Re: More 2.2.17pre9 VM issues

From: Stephen C. Tweedie (sct@redhat.com)
Date: Wed Jul 05 2000 - 11:27:13 EST


Hi,

On Wed, Jul 05, 2000 at 05:36:25PM +0200, Andrea Arcangeli wrote:
> >
> >But you can't afford do skip it. If I create a writable mmap and fill
> >it with as much dirty data as we have got available physical memory,
> >and then I write() a 1GB swapped-out virtual area to the same file,
> >what are you going to do to clear me some free memory for the write?
> >write(2) is an unbounded operation and you can't disable VM reclaim on
> >that file for the duration of the write.
>
> I see the above case will be not handled right by the logic I was
> proposing, but I don't see how kpiod is helping that case right now.

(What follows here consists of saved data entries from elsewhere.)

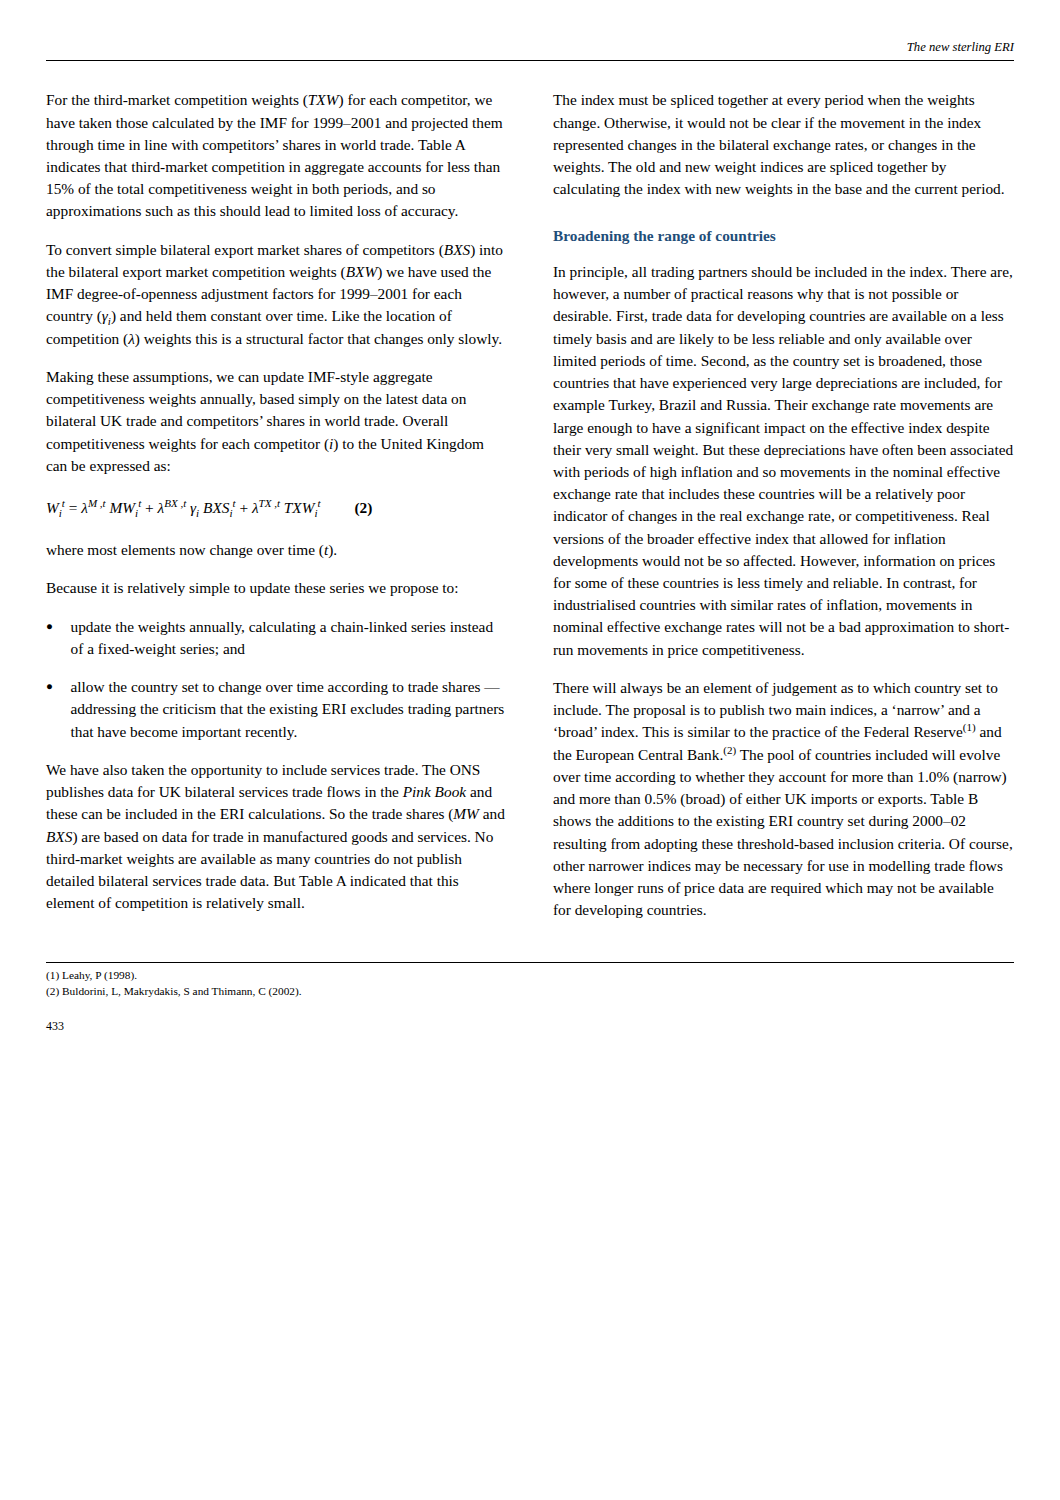The new sterling ERI
For the third-market competition weights (TXW) for each competitor, we have taken those calculated by the IMF for 1999–2001 and projected them through time in line with competitors’ shares in world trade. Table A indicates that third-market competition in aggregate accounts for less than 15% of the total competitiveness weight in both periods, and so approximations such as this should lead to limited loss of accuracy.
To convert simple bilateral export market shares of competitors (BXS) into the bilateral export market competition weights (BXW) we have used the IMF degree-of-openness adjustment factors for 1999–2001 for each country (γi) and held them constant over time. Like the location of competition (λ) weights this is a structural factor that changes only slowly.
Making these assumptions, we can update IMF-style aggregate competitiveness weights annually, based simply on the latest data on bilateral UK trade and competitors’ shares in world trade. Overall competitiveness weights for each competitor (i) to the United Kingdom can be expressed as:
Wit = λM ,t MWit + λBX ,t γi BXSit + λTX ,t TXWit(2)
where most elements now change over time (t).
Because it is relatively simple to update these series we propose to:
update the weights annually, calculating a chain-linked series instead of a fixed-weight series; and
allow the country set to change over time according to trade shares — addressing the criticism that the existing ERI excludes trading partners that have become important recently.
We have also taken the opportunity to include services trade. The ONS publishes data for UK bilateral services trade flows in the Pink Book and these can be included in the ERI calculations. So the trade shares (MW and BXS) are based on data for trade in manufactured goods and services. No third-market weights are available as many countries do not publish detailed bilateral services trade data. But Table A indicated that this element of competition is relatively small.
The index must be spliced together at every period when the weights change. Otherwise, it would not be clear if the movement in the index represented changes in the bilateral exchange rates, or changes in the weights. The old and new weight indices are spliced together by calculating the index with new weights in the base and the current period.
Broadening the range of countries
In principle, all trading partners should be included in the index. There are, however, a number of practical reasons why that is not possible or desirable. First, trade data for developing countries are available on a less timely basis and are likely to be less reliable and only available over limited periods of time. Second, as the country set is broadened, those countries that have experienced very large depreciations are included, for example Turkey, Brazil and Russia. Their exchange rate movements are large enough to have a significant impact on the effective index despite their very small weight. But these depreciations have often been associated with periods of high inflation and so movements in the nominal effective exchange rate that includes these countries will be a relatively poor indicator of changes in the real exchange rate, or competitiveness. Real versions of the broader effective index that allowed for inflation developments would not be so affected. However, information on prices for some of these countries is less timely and reliable. In contrast, for industrialised countries with similar rates of inflation, movements in nominal effective exchange rates will not be a bad approximation to short-run movements in price competitiveness.
There will always be an element of judgement as to which country set to include. The proposal is to publish two main indices, a ‘narrow’ and a ‘broad’ index. This is similar to the practice of the Federal Reserve(1) and the European Central Bank.(2) The pool of countries included will evolve over time according to whether they account for more than 1.0% (narrow) and more than 0.5% (broad) of either UK imports or exports. Table B shows the additions to the existing ERI country set during 2000–02 resulting from adopting these threshold-based inclusion criteria. Of course, other narrower indices may be necessary for use in modelling trade flows where longer runs of price data are required which may not be available for developing countries.
(1) Leahy, P (1998).
(2) Buldorini, L, Makrydakis, S and Thimann, C (2002).
433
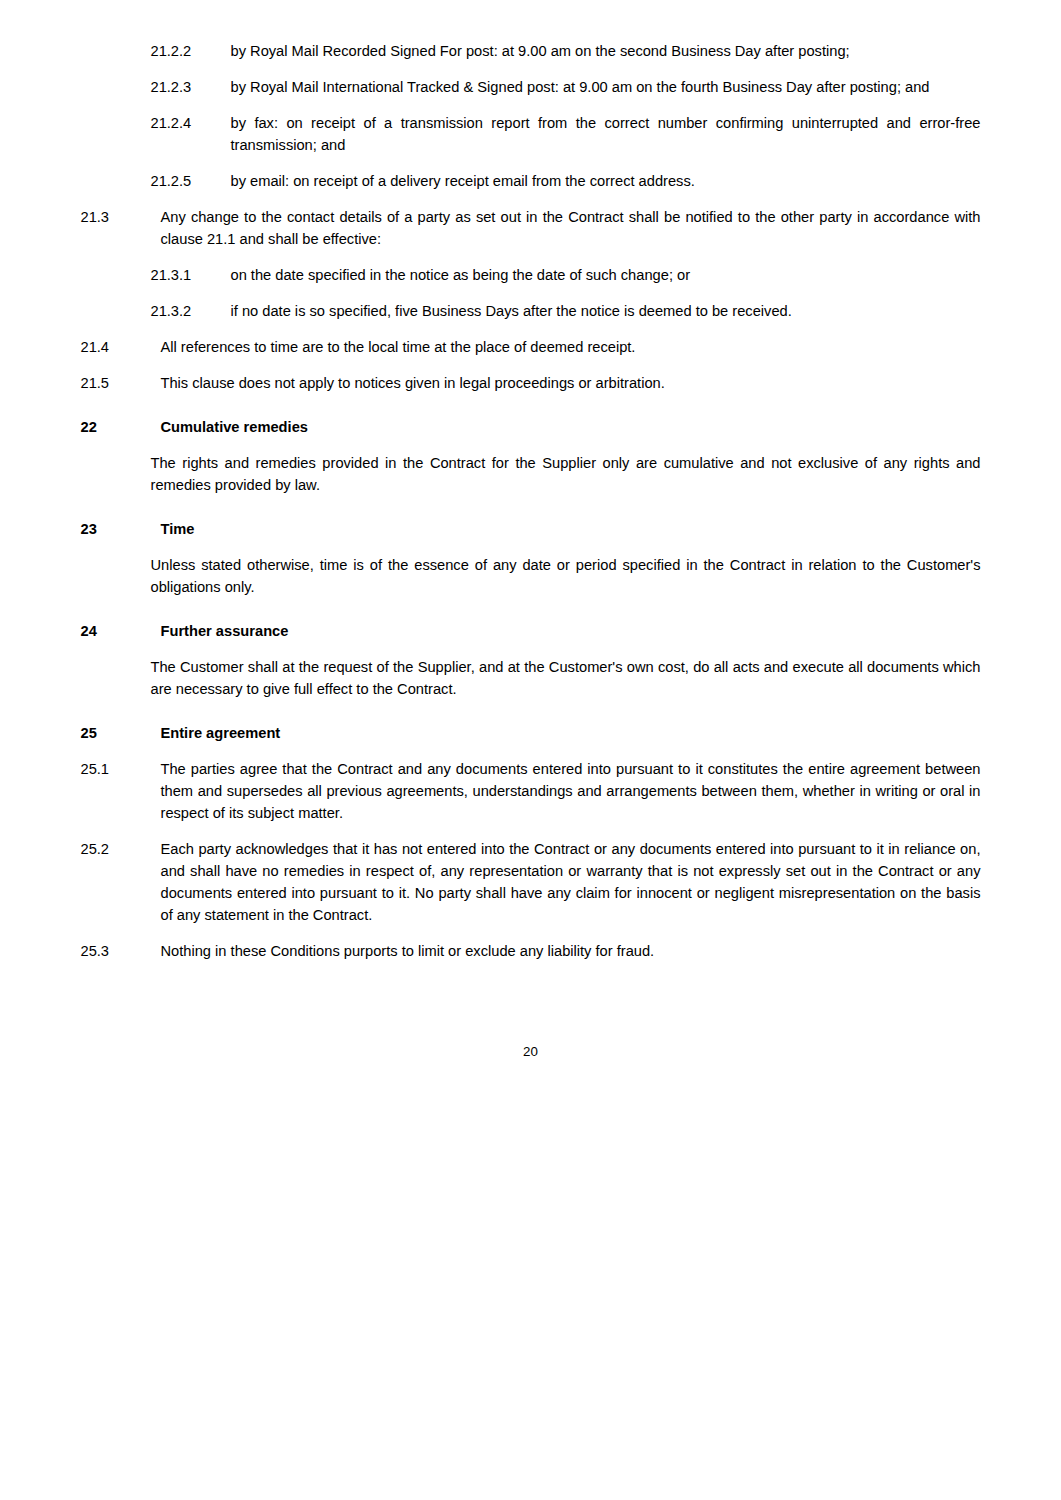21.2.2
by Royal Mail Recorded Signed For post: at 9.00 am on the second Business Day after posting;
21.2.3
by Royal Mail International Tracked & Signed post: at 9.00 am on the fourth Business Day after posting; and
21.2.4
by fax: on receipt of a transmission report from the correct number confirming uninterrupted and error-free transmission; and
21.2.5
by email: on receipt of a delivery receipt email from the correct address.
21.3
Any change to the contact details of a party as set out in the Contract shall be notified to the other party in accordance with clause 21.1 and shall be effective:
21.3.1
on the date specified in the notice as being the date of such change; or
21.3.2
if no date is so specified, five Business Days after the notice is deemed to be received.
21.4
All references to time are to the local time at the place of deemed receipt.
21.5
This clause does not apply to notices given in legal proceedings or arbitration.
22
Cumulative remedies
The rights and remedies provided in the Contract for the Supplier only are cumulative and not exclusive of any rights and remedies provided by law.
23
Time
Unless stated otherwise, time is of the essence of any date or period specified in the Contract in relation to the Customer's obligations only.
24
Further assurance
The Customer shall at the request of the Supplier, and at the Customer's own cost, do all acts and execute all documents which are necessary to give full effect to the Contract.
25
Entire agreement
25.1
The parties agree that the Contract and any documents entered into pursuant to it constitutes the entire agreement between them and supersedes all previous agreements, understandings and arrangements between them, whether in writing or oral in respect of its subject matter.
25.2
Each party acknowledges that it has not entered into the Contract or any documents entered into pursuant to it in reliance on, and shall have no remedies in respect of, any representation or warranty that is not expressly set out in the Contract or any documents entered into pursuant to it. No party shall have any claim for innocent or negligent misrepresentation on the basis of any statement in the Contract.
25.3
Nothing in these Conditions purports to limit or exclude any liability for fraud.
20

It's avoiding the deadlock, nothing more. What happens is that if the
deadlock situation occurs, the kpiod task may block until the write()
above happens and the inode lock is dropped, but it doesn't stop the
rest of the VM from making progress. As long as there are other,
clean or swappable pages that can be reclaimed, the VM can still stay
alive.

This is in no way a satisfactory answer, since there's no cast-iron
guarantee that these other pages can be found, especially if you have
worked hard to fill all of memory with dirty mmaped pages from the
file in question. This all comes down to the lack of VM
write-throttling. We *need* a separate swapping thread that cleans
pages as well as the thread which evicts pages, because that way, we
can both (a) measure the amount of pressure on dirty pages, and (b)
block page write faults until there are enough cleaned pages in the
system --- ie. we can do write throttling.

Without that sort of mechanism in place, all you can do is eliminate
the deadlock and hope that the rest of the VM can struggle on.

> Implementing the testcase you described above looks very worty.

Right, which is why I supported your plans to keep kpiod out of 2.4.
I don't think we can fix it for 2.2, because the changes required to
avoid the deadlock in 2.2 would become far too intrusive. In 2.4, we
can legitimately require filesystems to use GFP_IO if they hold any
internal locks (eg. the superblock lock). The i_sem lock is no longer
the problem that it was in 2.2 because filemap_write_page doesn't take
it any longer.

> >supplying its own file-write routine, then we probably need to mandate
> >the use of non-GFP_IO calls for allocations, simply to avoid deadlock.
> >The other solution --- disabling file reap --- is even more painful in
> >the case above.
>
> What do you mean exactly with "disabling file reap"?

Basically what kpiod already provides. The deadlock can be avoided
if we have some way of disabling the recovery of pages from a given
file if that file is already locked. kpiod was simply the least
intrusive way we found of providing that mechanism in 2.2.2 once the
deadlock was identified in the stable branch.